== TASK MATERIAL ==
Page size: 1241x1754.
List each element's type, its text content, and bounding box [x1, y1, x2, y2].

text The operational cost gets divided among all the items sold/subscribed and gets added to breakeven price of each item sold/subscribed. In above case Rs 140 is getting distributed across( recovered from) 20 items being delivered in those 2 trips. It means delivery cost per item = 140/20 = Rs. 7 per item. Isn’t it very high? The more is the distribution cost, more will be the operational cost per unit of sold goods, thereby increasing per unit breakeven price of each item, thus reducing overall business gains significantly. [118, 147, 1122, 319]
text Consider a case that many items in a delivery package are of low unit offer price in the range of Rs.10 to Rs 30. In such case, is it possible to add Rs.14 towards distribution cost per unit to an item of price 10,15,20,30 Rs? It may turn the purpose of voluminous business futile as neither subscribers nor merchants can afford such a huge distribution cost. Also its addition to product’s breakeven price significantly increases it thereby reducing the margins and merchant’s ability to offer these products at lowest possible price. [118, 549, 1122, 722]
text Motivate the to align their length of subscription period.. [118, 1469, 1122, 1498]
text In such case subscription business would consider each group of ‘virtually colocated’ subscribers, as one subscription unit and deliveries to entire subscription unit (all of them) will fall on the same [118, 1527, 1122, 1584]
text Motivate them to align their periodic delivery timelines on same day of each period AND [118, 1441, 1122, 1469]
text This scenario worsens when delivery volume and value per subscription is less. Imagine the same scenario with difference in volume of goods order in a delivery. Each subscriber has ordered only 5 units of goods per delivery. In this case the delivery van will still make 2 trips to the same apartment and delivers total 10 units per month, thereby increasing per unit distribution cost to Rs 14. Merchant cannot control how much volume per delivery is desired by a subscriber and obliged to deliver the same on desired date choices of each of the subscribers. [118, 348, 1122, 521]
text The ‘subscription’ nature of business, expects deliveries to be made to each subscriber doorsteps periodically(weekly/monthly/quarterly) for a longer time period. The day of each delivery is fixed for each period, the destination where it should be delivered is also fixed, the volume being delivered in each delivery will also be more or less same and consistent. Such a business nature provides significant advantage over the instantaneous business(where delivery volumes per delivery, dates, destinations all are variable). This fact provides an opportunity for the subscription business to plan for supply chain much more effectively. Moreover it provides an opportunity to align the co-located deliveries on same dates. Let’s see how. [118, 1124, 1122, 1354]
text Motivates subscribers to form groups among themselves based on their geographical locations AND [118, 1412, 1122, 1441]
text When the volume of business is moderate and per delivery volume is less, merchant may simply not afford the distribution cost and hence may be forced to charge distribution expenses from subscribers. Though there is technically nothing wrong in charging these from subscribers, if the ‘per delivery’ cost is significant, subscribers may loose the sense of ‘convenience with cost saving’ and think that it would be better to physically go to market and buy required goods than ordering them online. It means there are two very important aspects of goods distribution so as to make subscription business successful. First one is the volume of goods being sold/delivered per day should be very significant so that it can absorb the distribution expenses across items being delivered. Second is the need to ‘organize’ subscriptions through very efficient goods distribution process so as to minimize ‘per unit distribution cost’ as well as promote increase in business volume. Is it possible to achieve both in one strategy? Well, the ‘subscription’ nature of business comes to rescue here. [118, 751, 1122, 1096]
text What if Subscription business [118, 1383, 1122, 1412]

== WRITTEN INSTRUCTION ==
Convert the rows above into a Markdown table with two columns, Line No. and Line Text. Give one table row to each nonblank line, numbered in order.

== ANSWER BELOW ==
| Line No. | Line Text |
|---|---|
| 1 | Page size: 1241x1754. |
| 2 | List each element's type, its text content, and bounding box [x1, y1, x2, y2]. |
| 3 | text The operational cost gets divided among all the items sold/subscribed and gets added to breakeven price of each item sold/subscribed. In above case Rs 140 is getting distributed across( recovered from) 20 items being delivered in those 2 trips. It means delivery cost per item = 140/20 = Rs. 7 per item. Isn’t it very high? The more is the distribution cost, more will be the operational cost per unit of sold goods, thereby increasing per unit breakeven price of each item, thus reducing overall business gains significantly. [118, 147, 1122, 319] |
| 4 | text Consider a case that many items in a delivery package are of low unit offer price in the range of Rs.10 to Rs 30. In such case, is it possible to add Rs.14 towards distribution cost per unit to an item of price 10,15,20,30 Rs? It may turn the purpose of voluminous business futile as neither subscribers nor merchants can afford such a huge distribution cost. Also its addition to product’s breakeven price significantly increases it thereby reducing the margins and merchant’s ability to offer these products at lowest possible price. [118, 549, 1122, 722] |
| 5 | text Motivate the to align their length of subscription period.. [118, 1469, 1122, 1498] |
| 6 | text In such case subscription business would consider each group of ‘virtually colocated’ subscribers, as one subscription unit and deliveries to entire subscription unit (all of them) will fall on the same [118, 1527, 1122, 1584] |
| 7 | text Motivate them to align their periodic delivery timelines on same day of each period AND [118, 1441, 1122, 1469] |
| 8 | text This scenario worsens when delivery volume and value per subscription is less. Imagine the same scenario with difference in volume of goods order in a delivery. Each subscriber has ordered only 5 units of goods per delivery. In this case the delivery van will still make 2 trips to the same apartment and delivers total 10 units per month, thereby increasing per unit distribution cost to Rs 14. Merchant cannot control how much volume per delivery is desired by a subscriber and obliged to deliver the same on desired date choices of each of the subscribers. [118, 348, 1122, 521] |
| 9 | text The ‘subscription’ nature of business, expects deliveries to be made to each subscriber doorsteps periodically(weekly/monthly/quarterly) for a longer time period. The day of each delivery is fixed for each period, the destination where it should be delivered is also fixed, the volume being delivered in each delivery will also be more or less same and consistent. Such a business nature provides significant advantage over the instantaneous business(where delivery volumes per delivery, dates, destinations all are variable). This fact provides an opportunity for the subscription business to plan for supply chain much more effectively. Moreover it provides an opportunity to align the co-located deliveries on same dates. Let’s see how. [118, 1124, 1122, 1354] |
| 10 | text Motivates subscribers to form groups among themselves based on their geographical locations AND [118, 1412, 1122, 1441] |
| 11 | text When the volume of business is moderate and per delivery volume is less, merchant may simply not afford the distribution cost and hence may be forced to charge distribution expenses from subscribers. Though there is technically nothing wrong in charging these from subscribers, if the ‘per delivery’ cost is significant, subscribers may loose the sense of ‘convenience with cost saving’ and think that it would be better to physically go to market and buy required goods than ordering them online. It means there are two very important aspects of goods distribution so as to make subscription business successful. First one is the volume of goods being sold/delivered per day should be very significant so that it can absorb the distribution expenses across items being delivered. Second is the need to ‘organize’ subscriptions through very efficient goods distribution process so as to minimize ‘per unit distribution cost’ as well as promote increase in business volume. Is it possible to achieve both in one strategy? Well, the ‘subscription’ nature of business comes to rescue here. [118, 751, 1122, 1096] |
| 12 | text What if Subscription business [118, 1383, 1122, 1412] |